When pitchers have become great a few years into their big league careers, they have typically done so in the way that Giolito has thus far this year—a sharp decline in walks, a commensurate jump in strikeouts, and an attendant boost in confidence and command that buoys everything else. That improvement just doesn’t usually happen this dramatically, or this quickly. Max Scherzer was a decent if inconsistent starter for the Tigers in 2010 and 2011 before abruptly goosing his strikeout rate in 2012 and winning a Cy Young in 2013. Randy Johnson was an All-Star even before he figured out how to throw strikes consistently; he led the league in walks and strikeouts in 1992 before cutting his walks-per-nine rate nearly in half the next year and spending the next decade-and-a-half as a furious hirsute godhead. Greg Maddux was battered below replacement level as a 21-year-old rookie, then just kind of arrived the next year as Greg Fucking Maddux and spent a couple decades that way. Baseball-Reference has Maddux improving from -0.4 WAR to 5.2 during those two years, but even that somehow doesn’t match the rise of Giolito, who was significantly worse last season (-1.3 WAR last year, by Baseball-Reference’s standard) and has been worth 3.4 WAR already. Roy Halladay, my personal standard-bearer for Was Really Bad Before He Was Really Good, was astonishingly bad in 2000, his second season—I will not share the numbers here but hachi machi—then straightened some things out in 2001 and was an All-Star super-ace by 2002, but even there the improvement was more gradual. There are probably some other, better comps to be made, but also look at these names.
A team tanking as hard as the White Sox have in recent years can’t help but be somewhat unpleasant to watch. Even if fans are aware of and on board with what’s happening, even if the organizational reset is done as thoughtfully and quickly as possible, there will still be a stretch of years in which the team is going to ask players that are not yet or may never be good enough to play in the majors to just go ahead and play in the majors anyway. When this doesn’t work, it looks almost cruel—not just to the players tasked with giving up those doubles and chasing them down, but to the fans that have to look through all that carnage and find some hope. Giolito, at his 2018 nadir, looked more like one of those doomed placeholders than someone who might become what he is currently becoming. His pedigree was known, his stuff was periodically electric, but baseball is very hard and everyone that plays it eventually fails. He seemed to be failing, and in the moment he indubitably was.

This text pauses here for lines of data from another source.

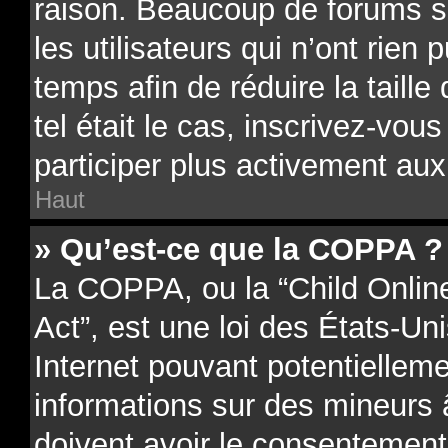
raison. Beaucoup de forums 
les utilisateurs qui n’ont rien 
temps afin de réduire la taill
tel était le cas, inscrivez-vo
participer plus activement aux
Haut
» Qu’est-ce que la COPPA ?
La COPPA, ou la “Child Onlin
Act”, est une loi des États-Uni
Internet pouvant potentielleme
informations sur des mineurs
doivent avoir le consentement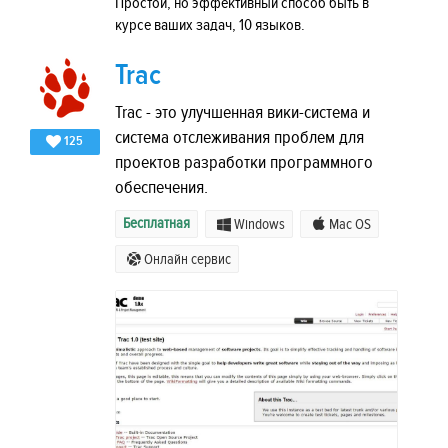
Простой, но эффективный способ быть в
курсе ваших задач, 10 языков.
Trac
Trac - это улучшенная вики-система и
система отслеживания проблем для
125
проектов разработки программного
обеспечения.
Бесплатная
Windows
Mac OS
Онлайн сервис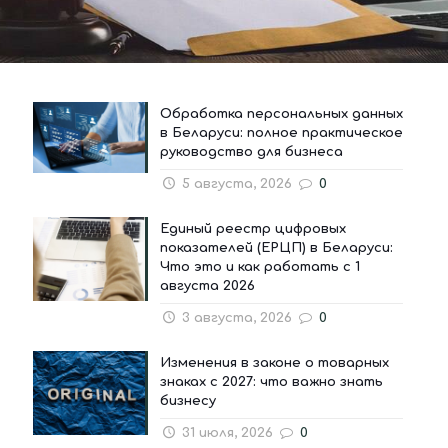
Обработка персональных данных
в Беларуси: полное практическое
руководство для бизнеса
5 августа, 2026
0
Единый реестр цифровых
показателей (ЕРЦП) в Беларуси:
Что это и как работать с 1
августа 2026
3 августа, 2026
0
Изменения в законе о товарных
знаках с 2027: что важно знать
бизнесу
31 июля, 2026
0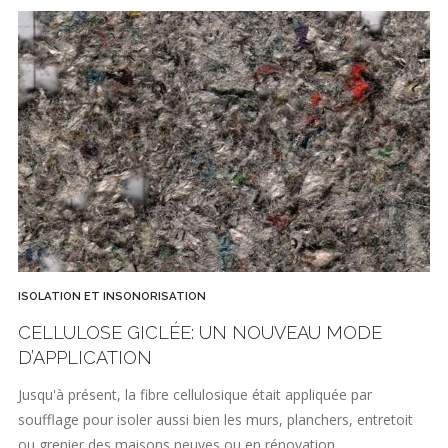
ISOLATION ET INSONORISATION
CELLULOSE GICLÉE: UN NOUVEAU MODE
D’APPLICATION
Jusqu'à présent, la fibre cellulosique était appliquée par
soufflage pour isoler aussi bien les murs, planchers, entretoit
ou grenier des maisons neuves ou en rénovation…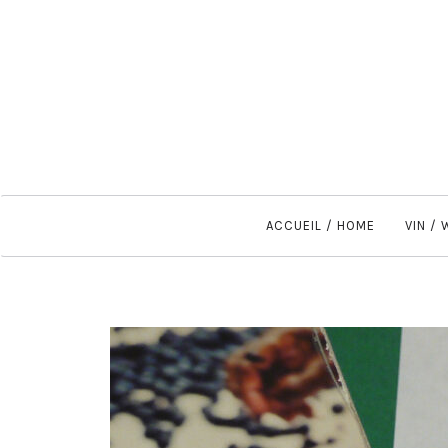
ACCUEIL / HOME
VIN /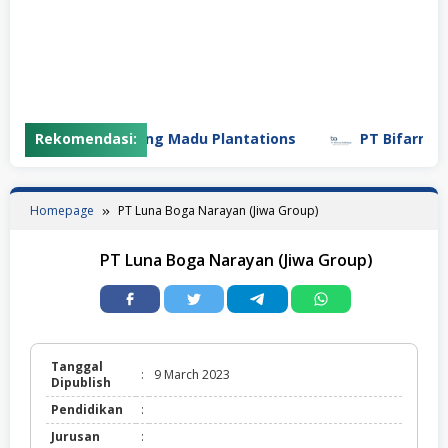
Rekomendasi:
PT Gunung Madu Plantations
PT Bifarma Adi
Homepage
PT Luna Boga Narayan (Jiwa Group)
PT Luna Boga Narayan (Jiwa Group)
Tanggal
:
9 March 2023
Dipublish
Pendidikan
:
Jurusan
: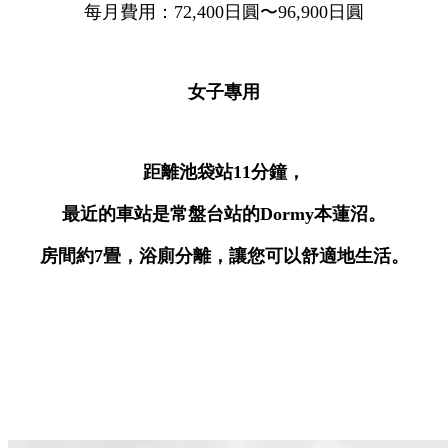
每月費用：72,400日圓〜96,900日圓
女子專用
距離池袋站11分鐘
，
最近的車站是常盤台站的Dormy本蓮沼。
房間約7畳，浴廁分離，讓您可以舒適地生活。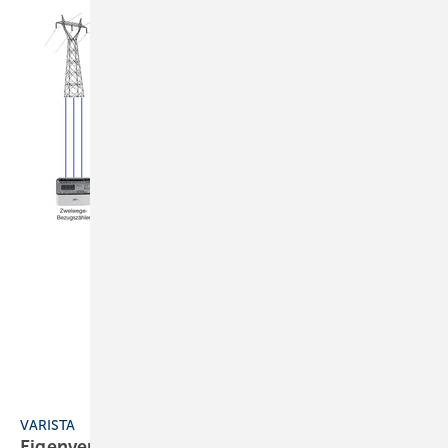
Varista
VARISTA
Eigenverbrauch
erhöhen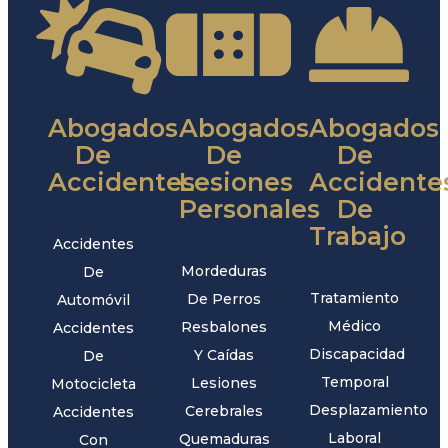
Abogados
Abogados
Abogados
De
De
De
Accidentes
Lesiones
Accidente
Personales
De
Trabajo
Accidentes
Mordeduras
De
Tratamiento
De Perros
Automóvil
Médico
Resbalones
Accidentes
Discapacidad
Y Caídas
De
Temporal
Lesiones
Motocicleta
Desplazamiento
Cerebrales
Accidentes
Laboral
Quemaduras
Con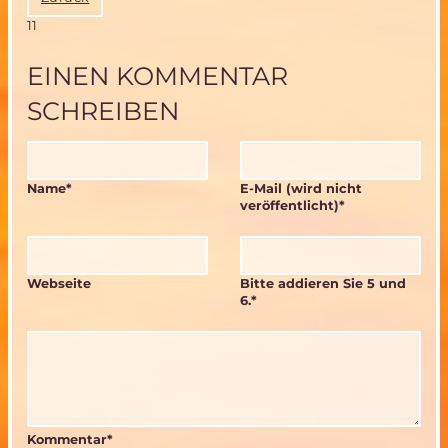
11
EINEN KOMMENTAR
SCHREIBEN
Pflichtfeld
Pflichtfeld
Name
*
E-Mail (wird nicht
veröffentlicht)
*
Webseite
Bitte addieren Sie 5 und
6.
*
Kommentar
*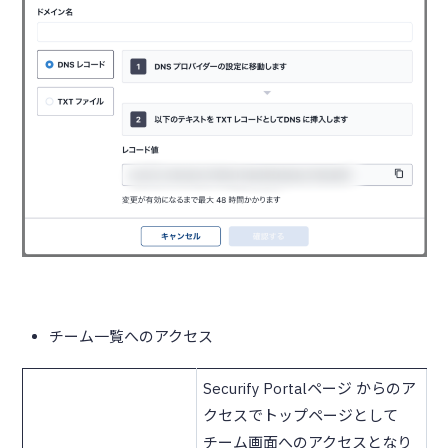
チーム一覧へのアクセス
Securify Portalページ からのア
クセスでトップページとして
チーム画面へのアクセスとなり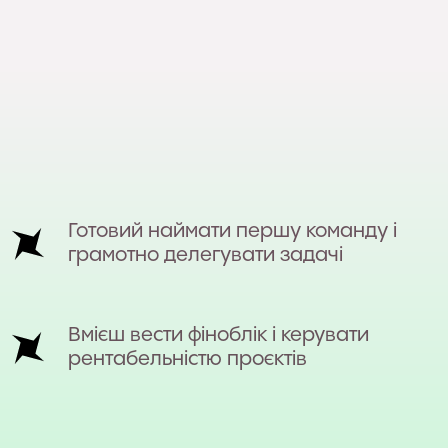
Готовий наймати першу команду і
грамотно делегувати задачі
Вмієш вести фіноблік і керувати
рентабельністю проєктів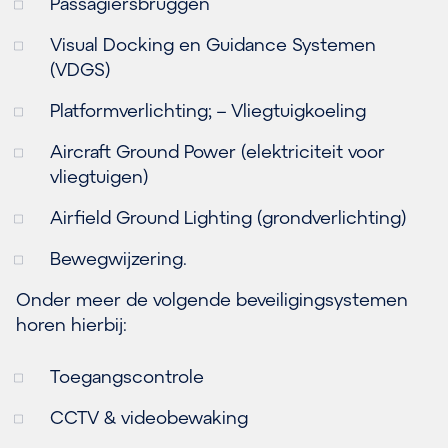
Passagiersbruggen
Visual Docking en Guidance Systemen
(VDGS)
Platformverlichting; – Vliegtuigkoeling
Aircraft Ground Power (elektriciteit voor
vliegtuigen)
Airfield Ground Lighting (grondverlichting)
Bewegwijzering.
Onder meer de volgende beveiligingsystemen
horen hierbij:
Toegangscontrole
CCTV & videobewaking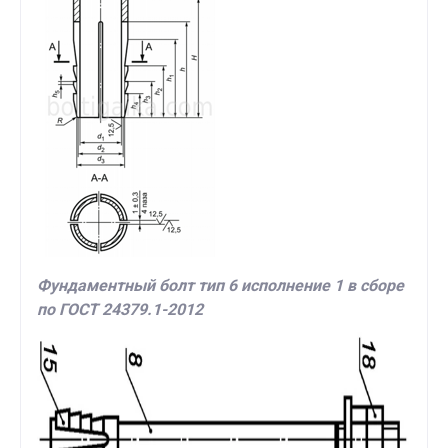
Фундаментный болт тип 6 исполнение 1 в сборе
по ГОСТ 24379.1-2012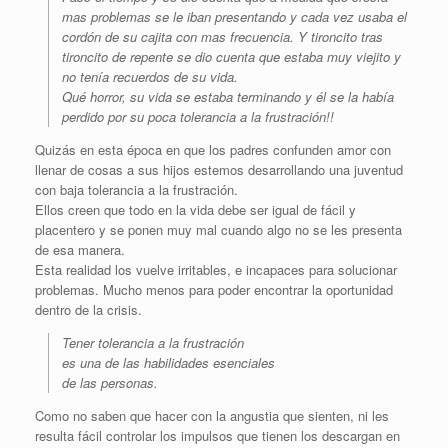
mas problemas se le iban presentando y cada vez usaba el
cordón de su cajita con mas frecuencia. Y tironcito tras
tironcito de repente se dio cuenta que estaba muy viejito y
no tenía recuerdos de su vida.
Qué horror, su vida se estaba terminando y él se la había
perdido por su poca tolerancia a la frustración!!
Quizás en esta época en que los padres confunden amor con
llenar de cosas a sus hijos estemos desarrollando una juventud
con baja tolerancia a la frustración.
Ellos creen que todo en la vida debe ser igual de fácil y
placentero y se ponen muy mal cuando algo no se les presenta
de esa manera.
Esta realidad los vuelve irritables, e incapaces para solucionar
problemas. Mucho menos para poder encontrar la oportunidad
dentro de la crisis.
Tener tolerancia a la frustración
es una de las habilidades esenciales
de las personas.
Como no saben que hacer con la angustia que sienten, ni les
resulta fácil controlar los impulsos que tienen los descargan en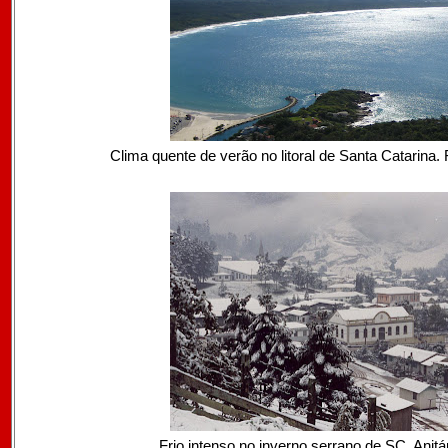
Clima quente de verão no litoral de Santa Catarina. 
Frio intenso no inverno serrano de SC. Anit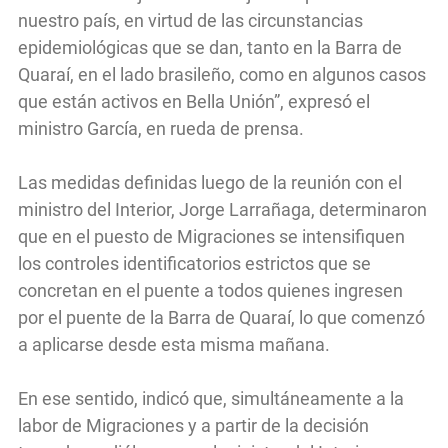
nuestro país, en virtud de las circunstancias
epidemiológicas que se dan, tanto en la Barra de
Quaraí, en el lado brasileño, como en algunos casos
que están activos en Bella Unión”, expresó el
ministro García, en rueda de prensa.
Las medidas definidas luego de la reunión con el
ministro del Interior, Jorge Larrañaga, determinaron
que en el puesto de Migraciones se intensifiquen
los controles identificatorios estrictos que se
concretan en el puente a todos quienes ingresen
por el puente de la Barra de Quaraí, lo que comenzó
a aplicarse desde esta misma mañana.
En ese sentido, indicó que, simultáneamente a la
labor de Migraciones y a partir de la decisión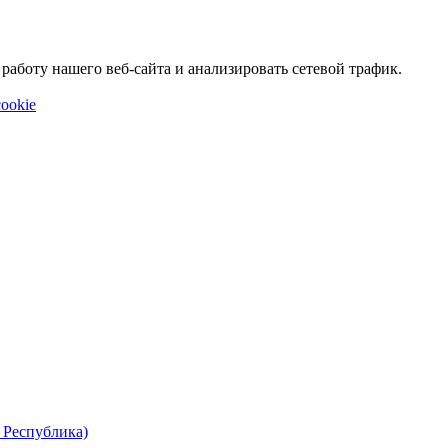
аботу нашего веб-сайта и анализировать сетевой трафик.
ookie
 Республика)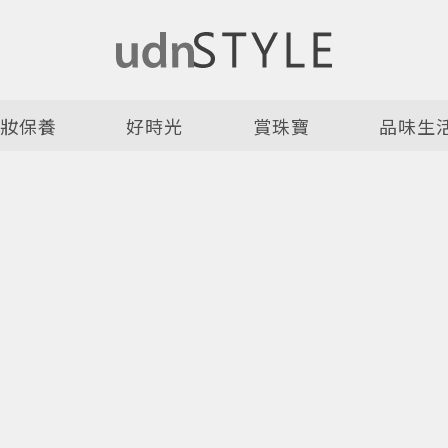
美妝保養
好時光
賞珠寶
品味生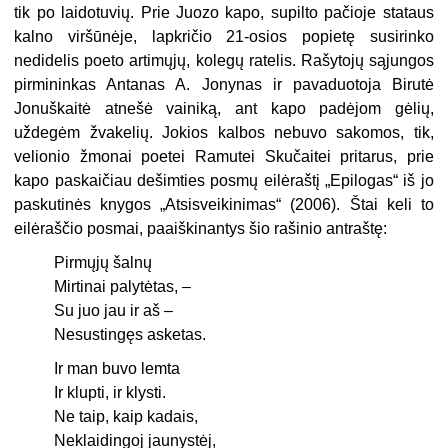
tik po laidotuvių. Prie Juozo kapo, supilto pačioje stataus
kalno viršūnėje, lapkričio 21-osios popietę susirinko
nedidelis poeto artimųjų, kolegų ratelis. Rašytojų sąjungos
pirmininkas Antanas A. Jony­nas ir pavaduotoja Birutė
Jonuškaitė atnešė vainiką, ant kapo padėjom gėlių,
uždegėm žvakelių. Jokios kalbos nebuvo sakomos, tik,
velionio žmonai poetei Ra­mutei Skučaitei pritarus, prie
kapo paskaičiau dešimties posmų eilėraštį „Epi­logas“ iš jo
paskutinės knygos „Atsisveikinimas“ (2006). Štai keli to
eilėraščio posmai, paaiškinantys šio rašinio antraštę:
Pirmųjų šalnų
Mirtinai palytėtas, –
Su juo jau ir aš –
Nesustingęs asketas.
Ir man buvo lemta
Ir klupti, ir klysti.
Ne taip, kaip kadais,
Neklaidingoj jaunystėj,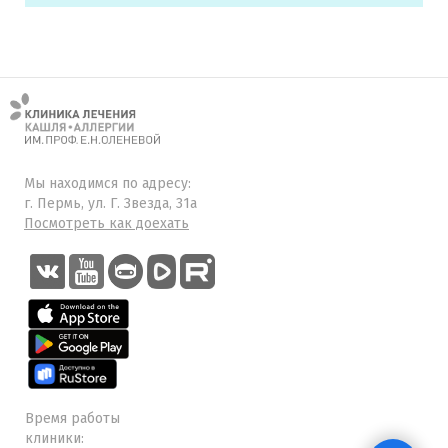
Мы находимся по адресу:
г. Пермь, ул. Г. Звезда, 31а
Посмотреть как доехать
Время работы
клиники: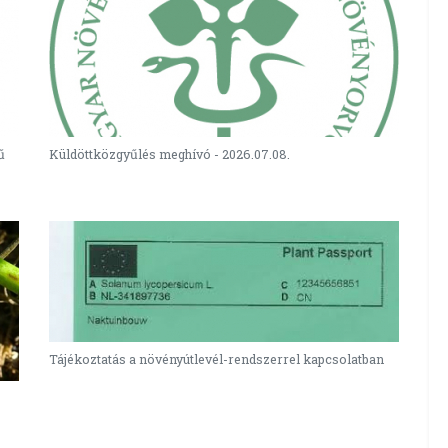
ű
Küldöttközgyűlés meghívó - 2026.07.08.
Tájékoztatás a növényútlevél-rendszerrel kapcsolatban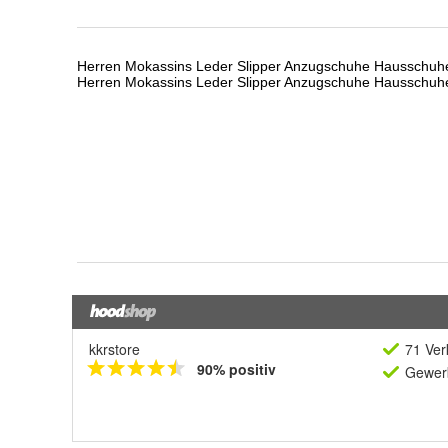
kkrstore
71 Ver
90% positiv
Gewerb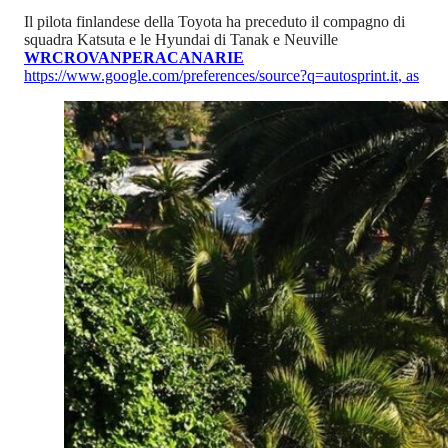
Il pilota finlandese della Toyota ha preceduto il compagno di
squadra Katsuta e le Hyundai di Tanak e Neuville
WRC
ROVANPERA
CANARIE
https://www.google.com/preferences/source?q=autosprint.it
,
as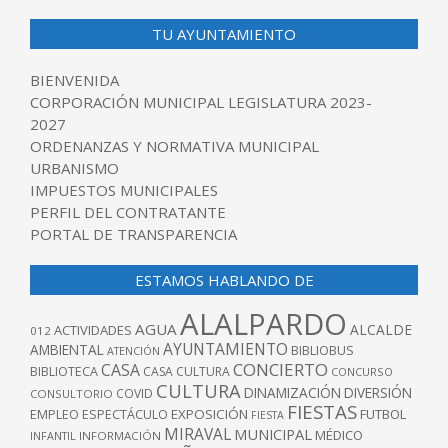
TU AYUNTAMIENTO
BIENVENIDA
CORPORACIÓN MUNICIPAL LEGISLATURA 2023-
2027
ORDENANZAS Y NORMATIVA MUNICIPAL
URBANISMO
IMPUESTOS MUNICIPALES
PERFIL DEL CONTRATANTE
PORTAL DE TRANSPARENCIA
ESTAMOS HABLANDO DE
ALALPARDO
AGUA
ALCALDE
ACTIVIDADES
012
AYUNTAMIENTO
AMBIENTAL
BIBLIOBUS
ATENCIÓN
CONCIERTO
CASA
BIBLIOTECA
CASA CULTURA
CONCURSO
CULTURA
DINAMIZACIÓN
DIVERSIÓN
COVID
CONSULTORIO
FIESTAS
EXPOSICIÓN
FUTBOL
EMPLEO
ESPECTÁCULO
FIESTA
MIRAVAL
MUNICIPAL
MÉDICO
INFANTIL
INFORMACIÓN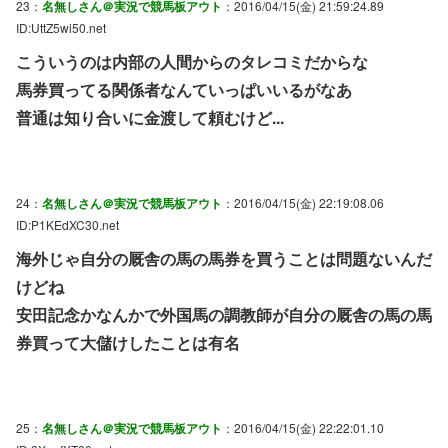
23：
名無しさん＠実況で競馬板アウト
：2016/04/15(金) 21:59:24.89
ID:UttZ5wi50.net
こういうのは内部の人間からのタレコミだからな
馬券買ってる関係者なんていっぱいいるがなあ
普通は知り合いに金渡して頼むけど...
24：
名無しさん＠実況で競馬板アウト
：2016/04/15(金) 22:19:08.06
ID:P1KEdXC30.net
海外じゃ自分の厩舎の馬の馬券を買うことは問題ないんだ
けどね
安田記念かなんかで外国馬の調教師が自分の厩舎の馬の馬
券買って大儲けしたことは有名
25：
名無しさん＠実況で競馬板アウト
：2016/04/15(金) 22:22:01.10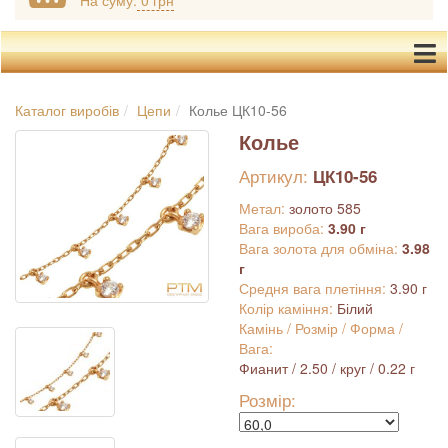
На суму:
0 грн
Каталог виробів
Цепи
Колье ЦК10-56
Колье
Артикул:
ЦК10-56
Метал:
золото 585
Вага вироба:
3.90 г
Вага золота для обміна:
3.98
г
Средня вага плетіння:
3.90 г
Колір каміння:
Білий
Камінь / Розмір / Форма /
Вага:
Фианит / 2.50 / круг / 0.22 г
Розмір: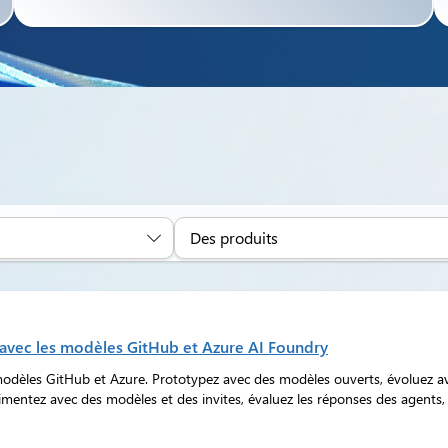
Des produits
 avec les modèles GitHub et Azure AI Foundry
modèles GitHub et Azure. Prototypez avec des modèles ouverts, évoluez a
rimentez avec des modèles et des invites, évaluez les réponses des agents,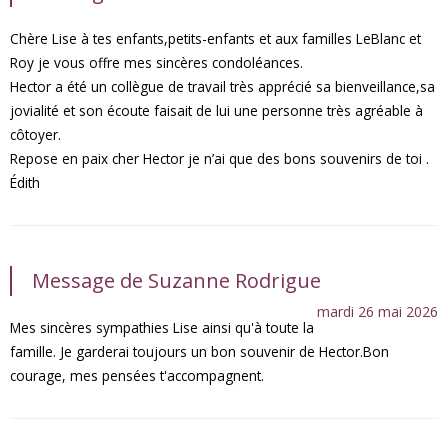
Chère Lise à tes enfants,petits-enfants et aux familles LeBlanc et
Roy je vous offre mes sincères condoléances.
Hector a été un collègue de travail très apprécié sa bienveillance,sa
jovialité et son écoute faisait de lui une personne très agréable à
côtoyer.
Repose en paix cher Hector je n’ai que des bons souvenirs de toi .
Édith
Message de Suzanne Rodrigue
mardi 26 mai 2026
Mes sincères sympathies Lise ainsi qu'à toute la
famille. Je garderai toujours un bon souvenir de Hector.Bon
courage, mes pensées t'accompagnent.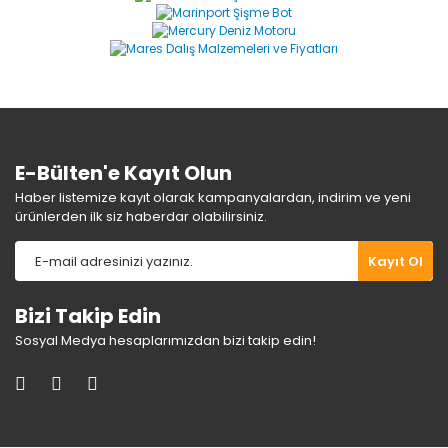
E-Bülten'e Kayıt Olun
Haber listemize kayıt olarak kampanyalardan, indirim ve yeni
ürünlerden ilk siz haberdar olabilirsiniz.
Kayıt Ol
Bizi Takip Edin
Sosyal Medya hesaplarımızdan bizi takip edin!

As it turns out, the White Sox weren’t just leaving him out there to die. “They always stressed to me through that process, ‘We’re sticking with you, we believe in you. Keep doing your thing, keep working,’” Giolito told The Athletic’s James Fegan. “I was able to put my mind at ease in that sense, just knowing that I had the opportunity to try to develop and learn on the fly.” Giolito had to change everything, and relearn a lot, but that patience seems to be paying off—not just a team’s patience in its young pitcher, but the broader patience that, if you give baseball a chance, it might show you something you’ve never seen before.